I know these are admirable traits when maintaining healthy relationships with people, but what happens when those relationships go awry? How does one handle mistreatment and betrayal? How should one react when the other has a change of heart? The idea that you can form a deep connection with someone and then somewhere along the lines things change–it’s a situation that’s plagued almost every one of my intimate relationships.
When faced with this circumstance I struggle, I obsess, I analyze. No detail goes unturned until I reach a familiar conclusion; I need more information. Each time I arrive at this junction, I’m seemingly faced with the same two choices:
1.) Accept that there are some questions I will never know the answers to. Individuals are unique and make decisions that don’t make sense. They must live with the consequences of their actions. Let go and move on.

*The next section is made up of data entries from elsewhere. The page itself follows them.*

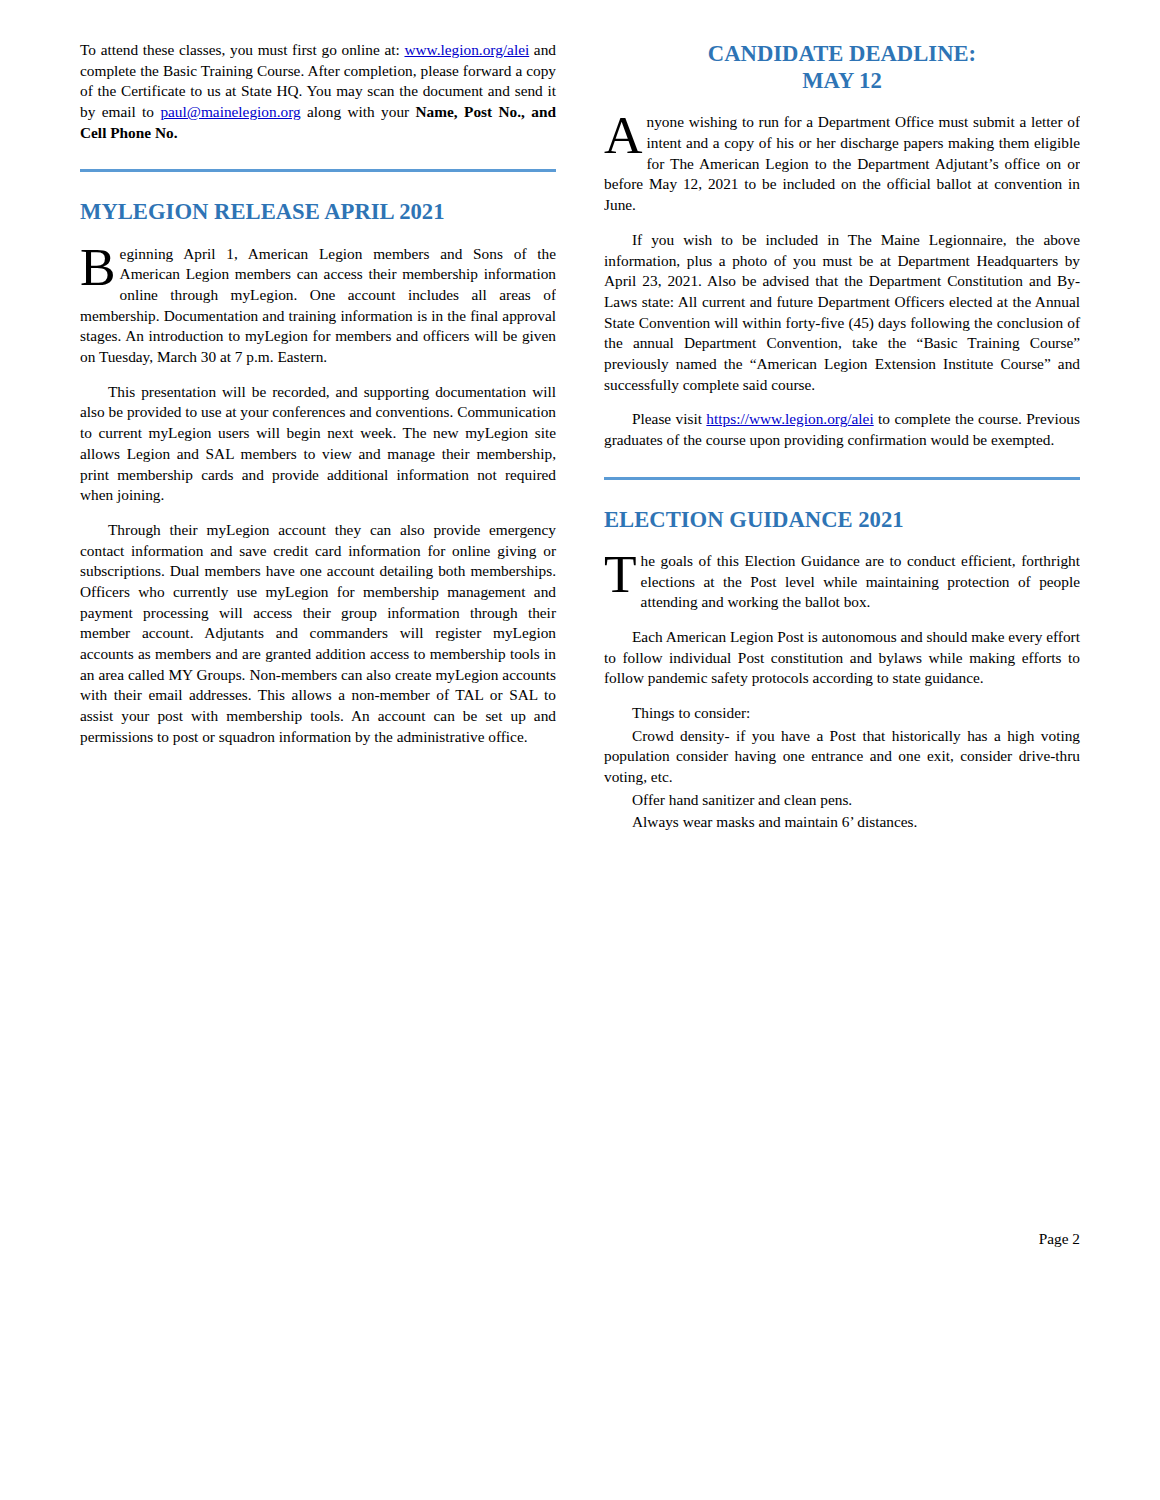To attend these classes, you must first go online at: www.legion.org/alei and complete the Basic Training Course. After completion, please forward a copy of the Certificate to us at State HQ. You may scan the document and send it by email to paul@mainelegion.org along with your Name, Post No., and Cell Phone No.
MyLegion Release April 2021
Beginning April 1, American Legion members and Sons of the American Legion members can access their membership information online through myLegion. One account includes all areas of membership. Documentation and training information is in the final approval stages. An introduction to myLegion for members and officers will be given on Tuesday, March 30 at 7 p.m. Eastern.
This presentation will be recorded, and supporting documentation will also be provided to use at your conferences and conventions. Communication to current myLegion users will begin next week. The new myLegion site allows Legion and SAL members to view and manage their membership, print membership cards and provide additional information not required when joining.
Through their myLegion account they can also provide emergency contact information and save credit card information for online giving or subscriptions. Dual members have one account detailing both memberships. Officers who currently use myLegion for membership management and payment processing will access their group information through their member account. Adjutants and commanders will register myLegion accounts as members and are granted addition access to membership tools in an area called MY Groups. Non-members can also create myLegion accounts with their email addresses. This allows a non-member of TAL or SAL to assist your post with membership tools. An account can be set up and permissions to post or squadron information by the administrative office.
Candidate Deadline:
May 12
Anyone wishing to run for a Department Office must submit a letter of intent and a copy of his or her discharge papers making them eligible for The American Legion to the Department Adjutant’s office on or before May 12, 2021 to be included on the official ballot at convention in June.
If you wish to be included in The Maine Legionnaire, the above information, plus a photo of you must be at Department Headquarters by April 23, 2021. Also be advised that the Department Constitution and By-Laws state: All current and future Department Officers elected at the Annual State Convention will within forty-five (45) days following the conclusion of the annual Department Convention, take the “Basic Training Course” previously named the “American Legion Extension Institute Course” and successfully complete said course.
Please visit https://www.legion.org/alei to complete the course. Previous graduates of the course upon providing confirmation would be exempted.
Election Guidance 2021
The goals of this Election Guidance are to conduct efficient, forthright elections at the Post level while maintaining protection of people attending and working the ballot box.
Each American Legion Post is autonomous and should make every effort to follow individual Post constitution and bylaws while making efforts to follow pandemic safety protocols according to state guidance.
Things to consider:
Crowd density- if you have a Post that historically has a high voting population consider having one entrance and one exit, consider drive-thru voting, etc.
Offer hand sanitizer and clean pens.
Always wear masks and maintain 6’ distances.
Page 2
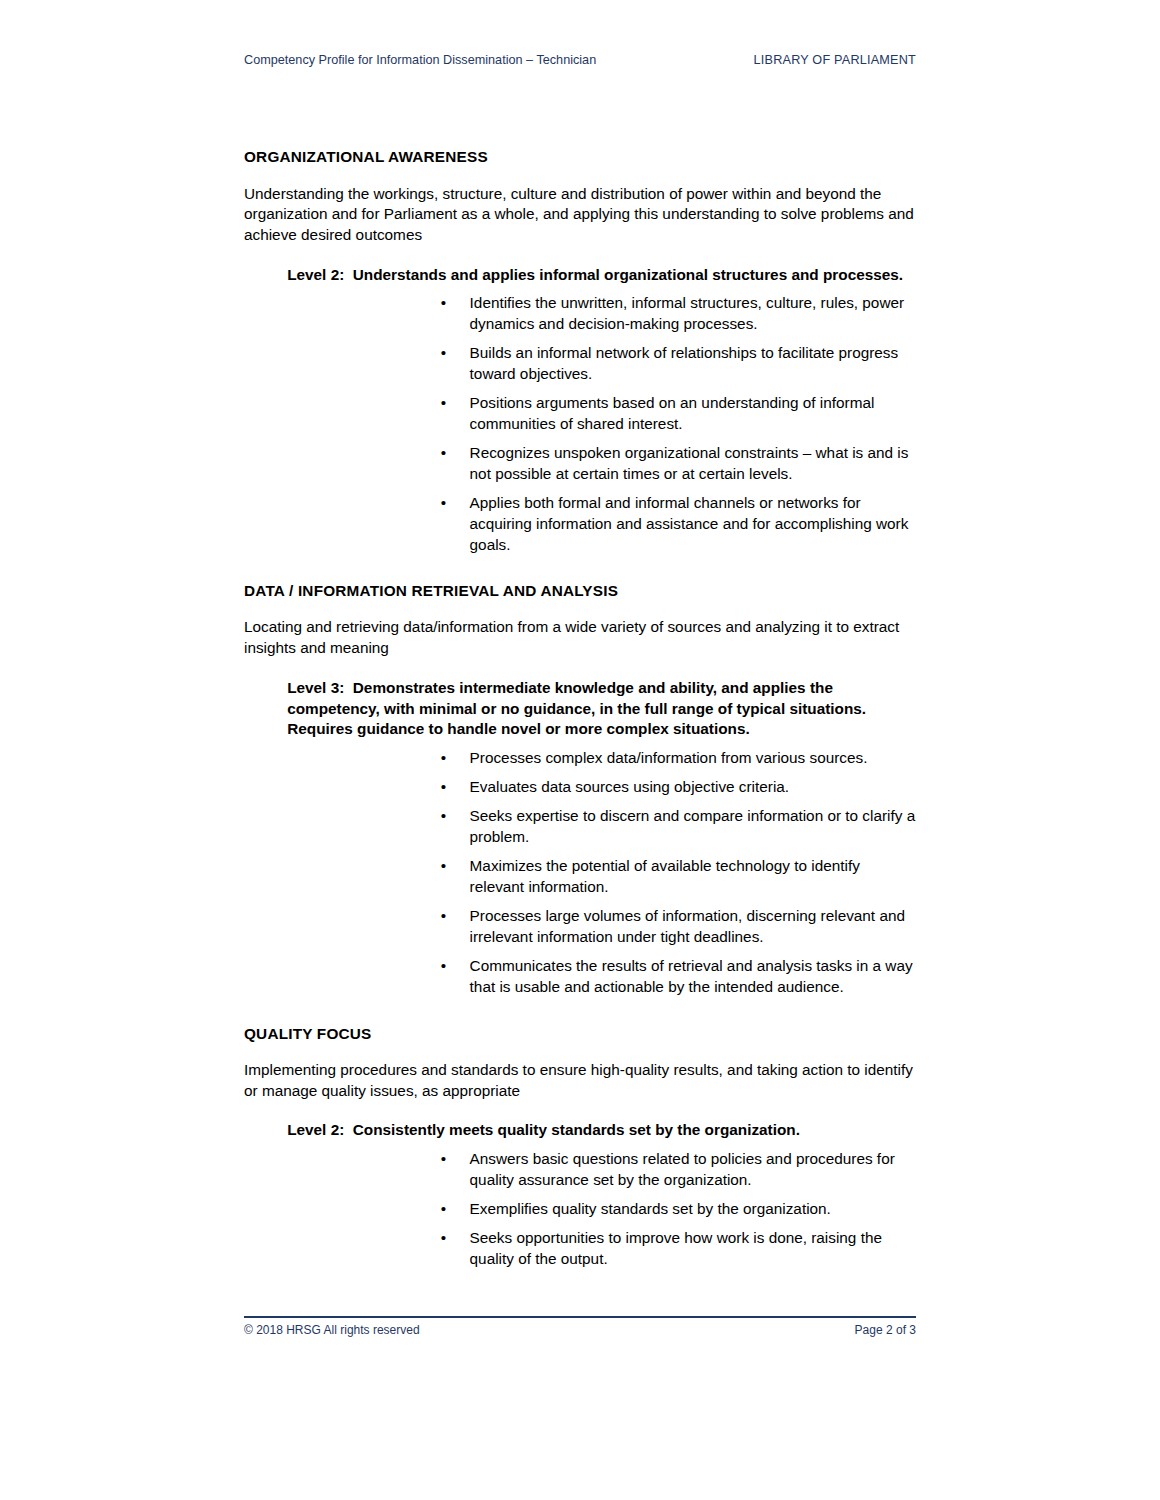Competency Profile for Information Dissemination – Technician
LIBRARY OF PARLIAMENT
ORGANIZATIONAL AWARENESS
Understanding the workings, structure, culture and distribution of power within and beyond the organization and for Parliament as a whole, and applying this understanding to solve problems and achieve desired outcomes
Level 2: Understands and applies informal organizational structures and processes.
Identifies the unwritten, informal structures, culture, rules, power dynamics and decision-making processes.
Builds an informal network of relationships to facilitate progress toward objectives.
Positions arguments based on an understanding of informal communities of shared interest.
Recognizes unspoken organizational constraints – what is and is not possible at certain times or at certain levels.
Applies both formal and informal channels or networks for acquiring information and assistance and for accomplishing work goals.
DATA / INFORMATION RETRIEVAL AND ANALYSIS
Locating and retrieving data/information from a wide variety of sources and analyzing it to extract insights and meaning
Level 3: Demonstrates intermediate knowledge and ability, and applies the competency, with minimal or no guidance, in the full range of typical situations. Requires guidance to handle novel or more complex situations.
Processes complex data/information from various sources.
Evaluates data sources using objective criteria.
Seeks expertise to discern and compare information or to clarify a problem.
Maximizes the potential of available technology to identify relevant information.
Processes large volumes of information, discerning relevant and irrelevant information under tight deadlines.
Communicates the results of retrieval and analysis tasks in a way that is usable and actionable by the intended audience.
QUALITY FOCUS
Implementing procedures and standards to ensure high-quality results, and taking action to identify or manage quality issues, as appropriate
Level 2: Consistently meets quality standards set by the organization.
Answers basic questions related to policies and procedures for quality assurance set by the organization.
Exemplifies quality standards set by the organization.
Seeks opportunities to improve how work is done, raising the quality of the output.
© 2018 HRSG All rights reserved
Page 2 of 3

2.) Hope. Have faith that over time we can realize our role in disagreements. Be honest and willing to reach an understanding of each other. Be open to mending the relationship and moving forward anew with a more mindful incarnation of what once was.
Are these ideas mutually exclusive? Is the fruition the latter at all practical or is it some quixotic fantasy? Is it expecting too much in today’s world? One rooted in reality and the other in the ideal. I am forever in pursuit of reconciling the two.